Ie. the fictive "equivalence class" is replaced by a real construction - as per quantum tomoghraphy - essentially from a sequence or history of interactions. And this works fine, as long as the sources are as you say "stationary" or does not change until the process of tomopgraphy is completed by margin?

Does this sound like a reasonable?

/Fredrik

 

[A. Neumaier]

As I understand your paper, it seems one major improvement in your description, is to make mathematically more explicit, the process of inferring the "quantum state" from REAL interactions - rather than considering and imaginary ensemble that is defined outside the formalism?

Ie. the fictive "equivalence class" is replaced by a real construction - as per quantum tomography - essentially from a sequence or history of interactions. And this works fine, as long as the sources are as you say "stationary" or does not change until the process of tomography is completed by margin?

The real advance is to make the quantum state a property of the source - i.e., of a macroscopic object.

This makes all talk about fictitious stuff (like ensembles, equivalence classes, multiple worlds, or presumable changes of states of knowledge) obsolete, without a change in the operational content of quantum mechanics.

 

[vanhees71]

I've started to read the paper, and I first had the impression, it's now much closer to the real use of QT as a physical theory as done by physicists since 1926, than the previous papers on your "thermal interpretation", but now it seems again, I'm completely misunderstanding its intended meaning. Obviously I misunderstood what you mean by "source". For me a "source" is just some device which "prepares quantum systems", and this can be also a single "particle" or even a single "photon" and not only macroscopic systems.

 

[Fra]

The real advance is to make the quantum state a property of the source - i.e., of a macroscopic object.

This makes all talk about fictitious stuff (like ensembles, equivalence classes, multiple worlds, or presumable changes of states of knowledge) obsolete, without a change in the operational content of quantum mechanics.

Given your ambitions, I guess this makes good sense.

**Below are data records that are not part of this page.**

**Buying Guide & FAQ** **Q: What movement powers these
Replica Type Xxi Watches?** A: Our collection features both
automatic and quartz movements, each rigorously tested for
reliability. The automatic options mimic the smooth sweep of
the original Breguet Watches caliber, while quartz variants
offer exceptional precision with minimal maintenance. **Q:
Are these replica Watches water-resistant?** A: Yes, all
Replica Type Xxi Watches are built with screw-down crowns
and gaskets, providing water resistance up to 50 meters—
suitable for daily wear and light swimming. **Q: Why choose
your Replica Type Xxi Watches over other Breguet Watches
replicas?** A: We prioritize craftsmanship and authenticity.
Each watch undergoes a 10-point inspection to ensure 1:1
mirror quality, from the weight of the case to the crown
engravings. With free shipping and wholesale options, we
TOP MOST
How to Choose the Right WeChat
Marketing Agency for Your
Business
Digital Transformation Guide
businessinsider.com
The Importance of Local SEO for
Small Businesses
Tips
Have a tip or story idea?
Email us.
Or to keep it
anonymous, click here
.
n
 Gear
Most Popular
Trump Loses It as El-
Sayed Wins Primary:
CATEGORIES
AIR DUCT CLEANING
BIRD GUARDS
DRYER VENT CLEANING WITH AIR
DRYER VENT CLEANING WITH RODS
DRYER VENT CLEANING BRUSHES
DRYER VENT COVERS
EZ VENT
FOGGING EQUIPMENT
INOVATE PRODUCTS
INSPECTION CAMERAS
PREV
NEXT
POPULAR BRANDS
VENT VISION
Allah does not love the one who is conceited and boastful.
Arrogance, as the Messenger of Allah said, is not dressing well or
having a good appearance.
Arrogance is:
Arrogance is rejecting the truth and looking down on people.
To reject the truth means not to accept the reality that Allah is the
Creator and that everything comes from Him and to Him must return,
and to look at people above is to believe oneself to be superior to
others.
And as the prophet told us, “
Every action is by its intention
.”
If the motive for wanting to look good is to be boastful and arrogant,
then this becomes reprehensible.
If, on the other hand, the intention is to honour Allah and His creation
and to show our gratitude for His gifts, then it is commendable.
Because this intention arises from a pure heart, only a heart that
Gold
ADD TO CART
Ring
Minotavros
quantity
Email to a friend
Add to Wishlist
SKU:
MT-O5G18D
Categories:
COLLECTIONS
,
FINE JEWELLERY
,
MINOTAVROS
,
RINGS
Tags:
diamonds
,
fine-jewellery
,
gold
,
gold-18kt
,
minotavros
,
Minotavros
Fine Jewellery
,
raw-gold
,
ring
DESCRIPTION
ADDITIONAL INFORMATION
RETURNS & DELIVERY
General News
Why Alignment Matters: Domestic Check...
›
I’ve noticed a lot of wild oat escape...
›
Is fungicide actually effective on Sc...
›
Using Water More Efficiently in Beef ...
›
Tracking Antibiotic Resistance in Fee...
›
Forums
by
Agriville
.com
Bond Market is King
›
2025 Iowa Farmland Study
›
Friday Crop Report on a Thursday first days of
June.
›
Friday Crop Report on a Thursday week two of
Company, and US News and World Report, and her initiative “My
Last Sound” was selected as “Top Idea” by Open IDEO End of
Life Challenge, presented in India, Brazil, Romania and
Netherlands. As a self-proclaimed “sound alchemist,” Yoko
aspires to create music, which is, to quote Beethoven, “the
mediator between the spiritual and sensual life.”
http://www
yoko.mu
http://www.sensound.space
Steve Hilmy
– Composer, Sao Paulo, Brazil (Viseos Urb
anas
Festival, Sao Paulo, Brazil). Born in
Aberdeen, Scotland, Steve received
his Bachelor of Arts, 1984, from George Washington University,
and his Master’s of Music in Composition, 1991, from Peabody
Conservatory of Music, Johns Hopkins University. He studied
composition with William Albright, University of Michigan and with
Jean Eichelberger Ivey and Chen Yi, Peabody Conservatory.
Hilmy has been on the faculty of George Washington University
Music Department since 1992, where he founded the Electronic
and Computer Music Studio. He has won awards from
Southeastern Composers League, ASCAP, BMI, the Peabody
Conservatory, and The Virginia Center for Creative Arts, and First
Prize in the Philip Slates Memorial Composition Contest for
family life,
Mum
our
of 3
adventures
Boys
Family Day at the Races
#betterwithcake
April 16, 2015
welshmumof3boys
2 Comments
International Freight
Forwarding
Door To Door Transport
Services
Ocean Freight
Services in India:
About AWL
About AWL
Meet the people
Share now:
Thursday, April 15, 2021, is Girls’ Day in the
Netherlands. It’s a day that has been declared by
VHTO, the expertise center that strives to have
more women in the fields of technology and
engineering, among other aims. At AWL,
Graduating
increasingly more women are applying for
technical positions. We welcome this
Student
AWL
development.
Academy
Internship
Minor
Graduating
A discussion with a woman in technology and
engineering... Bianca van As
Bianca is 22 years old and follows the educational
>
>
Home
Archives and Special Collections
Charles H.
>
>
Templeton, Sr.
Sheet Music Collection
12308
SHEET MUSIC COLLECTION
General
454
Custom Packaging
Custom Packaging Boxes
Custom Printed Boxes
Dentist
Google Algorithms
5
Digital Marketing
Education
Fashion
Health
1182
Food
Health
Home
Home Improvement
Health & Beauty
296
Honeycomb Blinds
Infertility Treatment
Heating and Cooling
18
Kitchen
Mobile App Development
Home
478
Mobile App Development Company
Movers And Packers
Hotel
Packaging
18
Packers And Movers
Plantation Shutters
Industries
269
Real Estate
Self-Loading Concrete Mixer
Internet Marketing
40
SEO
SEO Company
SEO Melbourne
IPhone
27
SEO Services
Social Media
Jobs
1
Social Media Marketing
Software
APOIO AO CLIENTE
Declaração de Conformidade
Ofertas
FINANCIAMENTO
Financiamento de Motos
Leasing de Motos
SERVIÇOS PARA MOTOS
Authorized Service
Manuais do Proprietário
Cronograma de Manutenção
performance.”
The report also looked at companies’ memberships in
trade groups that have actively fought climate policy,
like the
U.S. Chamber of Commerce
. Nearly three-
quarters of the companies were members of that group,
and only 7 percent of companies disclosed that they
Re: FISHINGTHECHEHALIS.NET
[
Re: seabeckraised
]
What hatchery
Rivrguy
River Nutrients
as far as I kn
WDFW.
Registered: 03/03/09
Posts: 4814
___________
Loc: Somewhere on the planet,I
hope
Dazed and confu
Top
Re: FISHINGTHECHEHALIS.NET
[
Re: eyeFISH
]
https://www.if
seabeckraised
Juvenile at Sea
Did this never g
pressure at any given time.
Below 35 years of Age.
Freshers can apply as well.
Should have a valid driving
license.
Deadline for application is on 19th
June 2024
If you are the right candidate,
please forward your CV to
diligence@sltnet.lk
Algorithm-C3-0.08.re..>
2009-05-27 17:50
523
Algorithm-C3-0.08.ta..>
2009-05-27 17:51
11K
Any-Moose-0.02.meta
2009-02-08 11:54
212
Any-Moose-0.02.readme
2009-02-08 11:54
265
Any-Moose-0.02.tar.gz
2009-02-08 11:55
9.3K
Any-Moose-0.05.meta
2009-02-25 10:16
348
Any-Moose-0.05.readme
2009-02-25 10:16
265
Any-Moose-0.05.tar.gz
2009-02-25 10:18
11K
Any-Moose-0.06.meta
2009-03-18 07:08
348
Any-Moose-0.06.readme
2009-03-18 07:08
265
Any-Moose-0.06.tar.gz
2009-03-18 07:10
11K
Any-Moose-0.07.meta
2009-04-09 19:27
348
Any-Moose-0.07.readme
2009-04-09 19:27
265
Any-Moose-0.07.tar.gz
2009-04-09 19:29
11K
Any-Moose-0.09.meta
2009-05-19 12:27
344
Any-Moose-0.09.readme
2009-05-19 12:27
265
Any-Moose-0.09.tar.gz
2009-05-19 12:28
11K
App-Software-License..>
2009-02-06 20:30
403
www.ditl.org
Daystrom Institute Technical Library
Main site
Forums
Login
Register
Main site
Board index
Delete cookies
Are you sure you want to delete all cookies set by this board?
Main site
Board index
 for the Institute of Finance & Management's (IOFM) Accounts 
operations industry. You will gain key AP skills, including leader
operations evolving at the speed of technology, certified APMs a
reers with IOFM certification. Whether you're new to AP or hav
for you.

It's just that it does not solve the mysteries, at least not for me.

I still see your perspective as as limiting case of a general (yet unknown) theory.

As a macroscopic object is essentially just a part of the classical reality, this to me seems quite close to Bohrs angle to the CI (in contrast to Heisenbergs). You still need a CONTEXT, and this context is classical reality. This is of course a good thing from the perspective of human science... and as the context is the good old classical reality, it becomes more trivial as except for relativity, the observer-observer interaction is more trivial.

But it's a bad thing if you think there is explanatory power to be found by considering the logic of interacting observers. And I am not sure how it helps with fine tuning problems or unification quests. As I understand it, it isn't the ambition either. Then it's fine. I think part of the confusion, is different expectations, which I think what you wrote yourself in post 15 as well.

/Fredrik

 

[A. Neumaier]

I still see your perspective as as limiting case of a general (yet unknown) theory.

I prefer to frame the known in an optimally rational way, rather than to speculate about the unknown.

As a macroscopic object is essentially just a part of the classical reality, this to me seems quite close to Bohrs angle to the CI (in contrast to Heisenbergs). You still need a CONTEXT, and this context is classical reality.

I define classical reality in Section 7.2 of my paper as that part of quantum reality that can be deduced from it in the form of a local equilibrium description. Thus the context is quantum physics itself.

But it's a bad thing if you think there is explanatory power to be found by considering the logic of interacting observers.

Everything in my paper is observer-independent. It doesn't matter who observes, excpt that poor observations lead to poor approximations of the state.